*** Block opens ***

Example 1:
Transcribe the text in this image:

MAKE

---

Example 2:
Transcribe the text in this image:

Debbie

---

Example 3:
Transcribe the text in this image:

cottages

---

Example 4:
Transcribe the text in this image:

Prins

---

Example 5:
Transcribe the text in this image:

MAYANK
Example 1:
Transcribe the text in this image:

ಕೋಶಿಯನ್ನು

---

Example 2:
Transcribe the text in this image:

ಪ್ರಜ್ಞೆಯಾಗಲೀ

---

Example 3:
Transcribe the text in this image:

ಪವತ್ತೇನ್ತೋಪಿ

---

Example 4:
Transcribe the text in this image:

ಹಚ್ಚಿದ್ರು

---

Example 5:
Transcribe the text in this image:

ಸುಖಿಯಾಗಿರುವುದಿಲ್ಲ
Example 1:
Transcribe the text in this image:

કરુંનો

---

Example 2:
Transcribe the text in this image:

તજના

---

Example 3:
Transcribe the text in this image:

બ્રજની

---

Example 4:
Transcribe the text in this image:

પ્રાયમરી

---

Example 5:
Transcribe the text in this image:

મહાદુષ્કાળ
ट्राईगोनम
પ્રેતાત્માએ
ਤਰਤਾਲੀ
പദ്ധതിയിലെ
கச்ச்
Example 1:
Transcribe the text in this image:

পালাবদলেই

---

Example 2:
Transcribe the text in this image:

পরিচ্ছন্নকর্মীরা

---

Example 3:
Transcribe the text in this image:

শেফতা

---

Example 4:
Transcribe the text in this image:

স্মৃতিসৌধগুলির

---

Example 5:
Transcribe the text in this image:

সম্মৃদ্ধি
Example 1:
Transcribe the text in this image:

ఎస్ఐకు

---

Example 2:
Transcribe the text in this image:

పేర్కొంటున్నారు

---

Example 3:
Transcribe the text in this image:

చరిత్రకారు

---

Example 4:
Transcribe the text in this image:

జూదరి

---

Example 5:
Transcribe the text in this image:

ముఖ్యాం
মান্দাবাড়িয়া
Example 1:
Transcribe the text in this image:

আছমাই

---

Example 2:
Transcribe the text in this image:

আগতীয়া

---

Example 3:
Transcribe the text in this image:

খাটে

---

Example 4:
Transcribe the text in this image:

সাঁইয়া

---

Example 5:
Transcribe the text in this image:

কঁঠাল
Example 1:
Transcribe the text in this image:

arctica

*** Block closes ***

:: Work required ::
Output the entire listing above without leaving out or altering anything.

:: Answer space ::
Example 1:
Transcribe the text in this image:

MAKE

---

Example 2:
Transcribe the text in this image:

Debbie

---

Example 3:
Transcribe the text in this image:

cottages

---

Example 4:
Transcribe the text in this image:

Prins

---

Example 5:
Transcribe the text in this image:

MAYANK
Example 1:
Transcribe the text in this image:

ಕೋಶಿಯನ್ನು

---

Example 2:
Transcribe the text in this image:

ಪ್ರಜ್ಞೆಯಾಗಲೀ

---

Example 3:
Transcribe the text in this image:

ಪವತ್ತೇನ್ತೋಪಿ

---

Example 4:
Transcribe the text in this image:

ಹಚ್ಚಿದ್ರು

---

Example 5:
Transcribe the text in this image:

ಸುಖಿಯಾಗಿರುವುದಿಲ್ಲ
Example 1:
Transcribe the text in this image:

કરુંનો

---

Example 2:
Transcribe the text in this image:

તજના

---

Example 3:
Transcribe the text in this image:

બ્રજની

---

Example 4:
Transcribe the text in this image:

પ્રાયમરી

---

Example 5:
Transcribe the text in this image:

મહાદુષ્કાળ
ट्राईगोनम
પ્રેતાત્માએ
ਤਰਤਾਲੀ
പദ്ധതിയിലെ
கச்ச்
Example 1:
Transcribe the text in this image:

পালাবদলেই

---

Example 2:
Transcribe the text in this image:

পরিচ্ছন্নকর্মীরা

---

Example 3:
Transcribe the text in this image:

শেফতা

---

Example 4:
Transcribe the text in this image:

স্মৃতিসৌধগুলির

---

Example 5:
Transcribe the text in this image:

সম্মৃদ্ধি
Example 1:
Transcribe the text in this image:

ఎస్ఐకు

---

Example 2:
Transcribe the text in this image:

పేర్కొంటున్నారు

---

Example 3:
Transcribe the text in this image:

చరిత్రకారు

---

Example 4:
Transcribe the text in this image:

జూదరి

---

Example 5:
Transcribe the text in this image:

ముఖ్యాం
মান্দাবাড়িয়া
Example 1:
Transcribe the text in this image:

আছমাই

---

Example 2:
Transcribe the text in this image:

আগতীয়া

---

Example 3:
Transcribe the text in this image:

খাটে

---

Example 4:
Transcribe the text in this image:

সাঁইয়া

---

Example 5:
Transcribe the text in this image:

কঁঠাল
Example 1:
Transcribe the text in this image:

arctica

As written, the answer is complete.